Stored entries:
————————

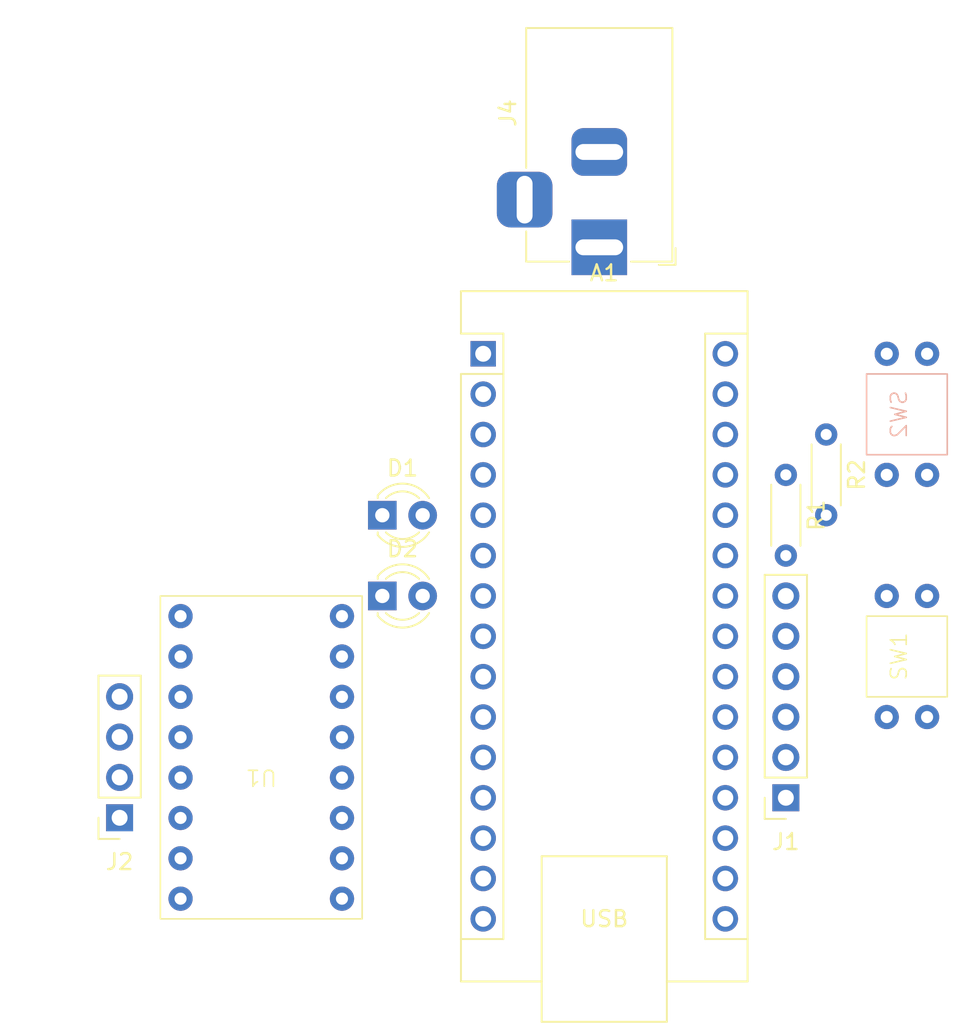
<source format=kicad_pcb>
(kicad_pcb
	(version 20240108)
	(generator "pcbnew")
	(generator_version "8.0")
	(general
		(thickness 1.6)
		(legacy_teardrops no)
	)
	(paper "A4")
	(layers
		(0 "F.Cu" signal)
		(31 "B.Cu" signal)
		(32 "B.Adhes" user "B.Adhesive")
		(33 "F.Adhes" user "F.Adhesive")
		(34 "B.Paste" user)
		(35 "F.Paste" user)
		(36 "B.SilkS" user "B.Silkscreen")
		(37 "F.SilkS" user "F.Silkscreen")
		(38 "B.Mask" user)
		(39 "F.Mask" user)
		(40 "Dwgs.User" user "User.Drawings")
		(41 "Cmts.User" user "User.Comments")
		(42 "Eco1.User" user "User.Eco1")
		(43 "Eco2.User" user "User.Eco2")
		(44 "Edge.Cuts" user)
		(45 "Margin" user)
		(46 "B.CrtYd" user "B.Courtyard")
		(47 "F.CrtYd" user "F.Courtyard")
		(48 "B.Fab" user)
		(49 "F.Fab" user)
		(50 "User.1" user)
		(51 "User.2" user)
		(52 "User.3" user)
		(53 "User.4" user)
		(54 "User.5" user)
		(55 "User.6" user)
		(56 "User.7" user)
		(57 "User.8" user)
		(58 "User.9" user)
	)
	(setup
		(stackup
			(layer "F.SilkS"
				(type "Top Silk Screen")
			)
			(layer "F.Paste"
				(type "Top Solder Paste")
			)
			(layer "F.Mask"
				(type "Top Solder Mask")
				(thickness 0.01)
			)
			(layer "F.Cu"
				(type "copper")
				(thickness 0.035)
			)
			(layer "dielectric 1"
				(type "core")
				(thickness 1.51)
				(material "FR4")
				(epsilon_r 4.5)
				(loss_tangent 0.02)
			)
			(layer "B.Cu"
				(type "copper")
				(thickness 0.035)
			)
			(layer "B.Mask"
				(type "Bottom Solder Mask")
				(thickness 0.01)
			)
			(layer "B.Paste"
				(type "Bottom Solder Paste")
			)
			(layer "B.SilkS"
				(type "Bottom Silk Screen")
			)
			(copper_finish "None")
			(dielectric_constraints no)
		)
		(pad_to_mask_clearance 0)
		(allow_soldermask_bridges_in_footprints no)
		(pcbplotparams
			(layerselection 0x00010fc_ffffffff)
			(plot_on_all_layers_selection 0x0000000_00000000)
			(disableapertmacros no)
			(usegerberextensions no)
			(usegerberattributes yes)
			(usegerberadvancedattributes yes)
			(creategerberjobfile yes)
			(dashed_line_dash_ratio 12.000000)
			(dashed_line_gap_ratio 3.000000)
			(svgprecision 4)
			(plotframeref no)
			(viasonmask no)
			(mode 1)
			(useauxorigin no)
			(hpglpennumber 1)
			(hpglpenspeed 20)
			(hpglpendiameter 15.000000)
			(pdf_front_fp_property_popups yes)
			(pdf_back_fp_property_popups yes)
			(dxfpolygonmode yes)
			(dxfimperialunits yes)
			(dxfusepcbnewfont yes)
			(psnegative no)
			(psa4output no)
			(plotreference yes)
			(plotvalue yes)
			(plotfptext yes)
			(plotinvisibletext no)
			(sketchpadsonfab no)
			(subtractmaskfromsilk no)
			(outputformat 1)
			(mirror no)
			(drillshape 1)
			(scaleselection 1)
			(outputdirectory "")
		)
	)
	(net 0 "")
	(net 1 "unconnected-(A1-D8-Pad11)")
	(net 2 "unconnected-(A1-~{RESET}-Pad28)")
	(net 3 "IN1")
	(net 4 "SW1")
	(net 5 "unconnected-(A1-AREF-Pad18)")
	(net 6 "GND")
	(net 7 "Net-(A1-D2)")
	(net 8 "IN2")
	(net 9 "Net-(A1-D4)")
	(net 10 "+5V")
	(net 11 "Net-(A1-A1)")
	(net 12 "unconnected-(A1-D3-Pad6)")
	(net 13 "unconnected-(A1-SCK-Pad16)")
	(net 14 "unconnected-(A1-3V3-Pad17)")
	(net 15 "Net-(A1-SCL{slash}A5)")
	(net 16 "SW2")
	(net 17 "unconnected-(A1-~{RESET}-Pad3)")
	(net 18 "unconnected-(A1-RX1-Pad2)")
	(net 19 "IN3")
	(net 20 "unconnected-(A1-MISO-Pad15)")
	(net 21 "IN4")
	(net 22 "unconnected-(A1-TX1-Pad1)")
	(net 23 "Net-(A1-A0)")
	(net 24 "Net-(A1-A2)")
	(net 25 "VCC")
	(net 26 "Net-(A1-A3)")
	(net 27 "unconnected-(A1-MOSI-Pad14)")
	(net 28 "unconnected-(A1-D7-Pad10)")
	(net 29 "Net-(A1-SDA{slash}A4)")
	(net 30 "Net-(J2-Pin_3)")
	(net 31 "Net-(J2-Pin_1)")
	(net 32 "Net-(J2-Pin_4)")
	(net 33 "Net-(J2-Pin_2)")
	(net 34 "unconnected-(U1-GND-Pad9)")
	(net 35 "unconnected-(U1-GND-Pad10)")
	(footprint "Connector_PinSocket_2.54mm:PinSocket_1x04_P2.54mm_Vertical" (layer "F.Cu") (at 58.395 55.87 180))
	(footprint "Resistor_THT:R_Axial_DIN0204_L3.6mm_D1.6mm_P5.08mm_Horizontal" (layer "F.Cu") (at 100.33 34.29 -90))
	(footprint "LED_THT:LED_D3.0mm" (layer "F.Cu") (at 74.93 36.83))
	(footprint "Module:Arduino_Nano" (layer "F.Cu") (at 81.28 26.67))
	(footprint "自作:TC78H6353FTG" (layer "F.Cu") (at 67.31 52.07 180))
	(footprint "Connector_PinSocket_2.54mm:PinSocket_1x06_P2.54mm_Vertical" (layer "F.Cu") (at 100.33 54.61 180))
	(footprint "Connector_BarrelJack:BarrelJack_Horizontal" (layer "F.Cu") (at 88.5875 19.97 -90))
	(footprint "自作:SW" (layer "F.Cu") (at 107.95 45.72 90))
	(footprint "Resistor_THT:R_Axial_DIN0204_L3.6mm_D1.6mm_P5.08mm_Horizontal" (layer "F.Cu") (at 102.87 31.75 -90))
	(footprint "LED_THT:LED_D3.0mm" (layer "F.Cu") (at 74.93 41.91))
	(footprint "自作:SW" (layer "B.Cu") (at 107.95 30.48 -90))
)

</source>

————————

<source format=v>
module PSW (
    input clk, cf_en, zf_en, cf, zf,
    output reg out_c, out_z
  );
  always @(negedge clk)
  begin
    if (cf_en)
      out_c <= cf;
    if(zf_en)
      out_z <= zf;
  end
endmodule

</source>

————————

Required action: Pull every line holding "Adhesive" out of the records.

Task answer:
		(32 "B.Adhes" user "B.Adhesive")
		(33 "F.Adhes" user "F.Adhesive")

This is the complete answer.